March 16, 2016
There are very few syllabi that warn students to watch out for desert rams…but Dr. Warren Campbell’s is one of them! Every year since 2012, Dr. Campbell has taken a group of WKU civil engineering students on the Total Immersion Floodplain Management Study Away trip. This winter term, department head Dr. Julie Ellis, Professor Jason Wilson, and Dr. Campbell led a group of 18 students across the American Southwest. One student from the University of Vermont even joined the group, after reading about the unique experience online. The trip included stops in La Jolla, Encinitas, Borrego Springs, Las Vegas, Santa Clarita, the Los Angeles Aqueduct, and Hoover Dam. At all of these sites, students were able to learn about historical flood control successes and failures, while gaining important new experiences and exploring the natural beauty of the Southwest.
The group often woke up to the sight of desert rams grazing outside their window, and Dr. Campbell reports seeing coyotes and roadrunners nearly every day of the trip. A dream come-true for Looney Toons fans, the experience was also special for several of the students who had never in their lives been on a plane or ventured west of the Mississippi River. Traveling to see this different area exposes students to a whole new terrain with an arid climate that gives civil engineers an important, new perspective. Dr. Campbell states that the theme of the trip can be described with a Mark Twain quote: “Whiskey is for drinking; water is for fighting.” While difficult to fully understand here in Kentucky, the dry climate of the Southwest makes Twain’s statement quite relatable. In an area where water is so scarce, drastic measures must be taken to ensure that homes and farms have the water that they require. After all, it affects not just those areas themselves, but the whole country—California provides 60% of all produce to the US. Dr. Campbell believes that this trip offers students an important opportunity to see measures that have been taken to control water in the Southwest—measures that someday may need to be taken here as well. As future civil engineers, the students will be working on projects like these, such as Hoover Dam.
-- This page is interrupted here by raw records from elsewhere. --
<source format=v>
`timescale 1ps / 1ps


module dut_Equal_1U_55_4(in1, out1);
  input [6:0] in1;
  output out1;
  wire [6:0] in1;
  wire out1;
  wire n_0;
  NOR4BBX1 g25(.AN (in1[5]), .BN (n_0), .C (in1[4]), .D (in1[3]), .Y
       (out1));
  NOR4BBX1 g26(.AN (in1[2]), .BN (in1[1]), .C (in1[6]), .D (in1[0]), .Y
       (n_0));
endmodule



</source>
While Dr. Campbell particularly enjoyed hiking up the debris flow in Borrego Springs this year, Hoover Dam is always a favorite site of the students. Much different from simply learning about flood control in a classroom, students get to actually stand in front of one of the largest dams in the US. With overflow spillways large enough to hold a battleship and a staircase named the “Stairway to Hell,” the sheer size of Hoover Dam provides an important teaching moment to students.
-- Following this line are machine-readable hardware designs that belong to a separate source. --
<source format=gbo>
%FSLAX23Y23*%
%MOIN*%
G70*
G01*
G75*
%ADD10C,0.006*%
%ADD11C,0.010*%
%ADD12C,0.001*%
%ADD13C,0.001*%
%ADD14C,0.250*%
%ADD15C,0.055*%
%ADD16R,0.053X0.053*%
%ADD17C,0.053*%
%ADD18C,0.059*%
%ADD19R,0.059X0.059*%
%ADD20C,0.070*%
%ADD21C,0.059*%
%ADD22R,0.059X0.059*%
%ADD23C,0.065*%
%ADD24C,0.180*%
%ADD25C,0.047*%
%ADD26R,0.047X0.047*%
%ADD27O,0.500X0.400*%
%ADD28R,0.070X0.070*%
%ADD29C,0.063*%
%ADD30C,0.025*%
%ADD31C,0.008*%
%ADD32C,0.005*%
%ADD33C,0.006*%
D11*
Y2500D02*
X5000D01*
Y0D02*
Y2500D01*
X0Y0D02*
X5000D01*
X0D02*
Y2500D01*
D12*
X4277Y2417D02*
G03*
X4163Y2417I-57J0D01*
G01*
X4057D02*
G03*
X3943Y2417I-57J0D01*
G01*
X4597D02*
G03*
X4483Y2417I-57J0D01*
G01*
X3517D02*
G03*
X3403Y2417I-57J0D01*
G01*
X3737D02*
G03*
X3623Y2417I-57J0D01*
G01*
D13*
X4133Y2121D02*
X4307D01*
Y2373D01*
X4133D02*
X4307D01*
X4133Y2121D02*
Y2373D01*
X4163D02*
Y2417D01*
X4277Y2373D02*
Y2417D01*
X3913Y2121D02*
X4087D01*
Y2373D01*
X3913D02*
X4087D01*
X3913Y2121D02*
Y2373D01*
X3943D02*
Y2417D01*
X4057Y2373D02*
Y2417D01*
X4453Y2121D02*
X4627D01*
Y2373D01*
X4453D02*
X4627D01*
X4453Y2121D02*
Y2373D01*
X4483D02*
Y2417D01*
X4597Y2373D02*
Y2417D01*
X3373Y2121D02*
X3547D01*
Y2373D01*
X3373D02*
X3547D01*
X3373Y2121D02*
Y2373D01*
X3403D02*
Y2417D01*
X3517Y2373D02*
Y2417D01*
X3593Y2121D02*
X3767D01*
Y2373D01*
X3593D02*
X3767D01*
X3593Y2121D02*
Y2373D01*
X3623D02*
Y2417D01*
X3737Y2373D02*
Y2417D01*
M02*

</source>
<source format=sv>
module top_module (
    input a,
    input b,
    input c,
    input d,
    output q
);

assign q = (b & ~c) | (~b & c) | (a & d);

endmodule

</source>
No longer complaining about their hike up the Pearce Ford Tower stairs on campus, students were astounded by this hands-on learning opportunity. In addition to the chance to view projects similar to those they will complete one day, students got to learn a little bit about the politics behind flood control, as well. By proposing a possible project to “the mayor” played by Dr. Campbell, students were able to try on the shoes of a professional in their field.
Another important assignment of the trip is a journal that students keep throughout their journey. They document learning experiences, photographs, and personal reflections on their excursions. One student even recounted his frightening experience with a large tarantula after he chose to take a break from hiking so as to avoid getting himself “into a wheelchair” on the first day of the trip. For other students, hiking on the fault scarp was a highlight, and many more felt that seeing Hoover Dam was the most impressionable aspect of the trip. From taking pictures by huge dragon statues in the desert to learning about how cliff erosion can decrease the property value of million-dollar homes, there was a new experience for everyone on the trip.
Just as photographs of Hoover Dam cannot truly convey its impressive size, one single story cannot paint a complete picture of this unique study away experience. Last Winter term, students visited many more sites and gained many more experiences than those mentioned above. Truly an eye-opening trip for those who had never explored the Southwest, students learned a great deal that can be applied to their future careers as engineers—and to their lives in general. Even Dr. Campbell, who has been on the trip for several years, learns something new each time and is passionate and eager to share about his experience with the Total Immersion Floodplain Management trip.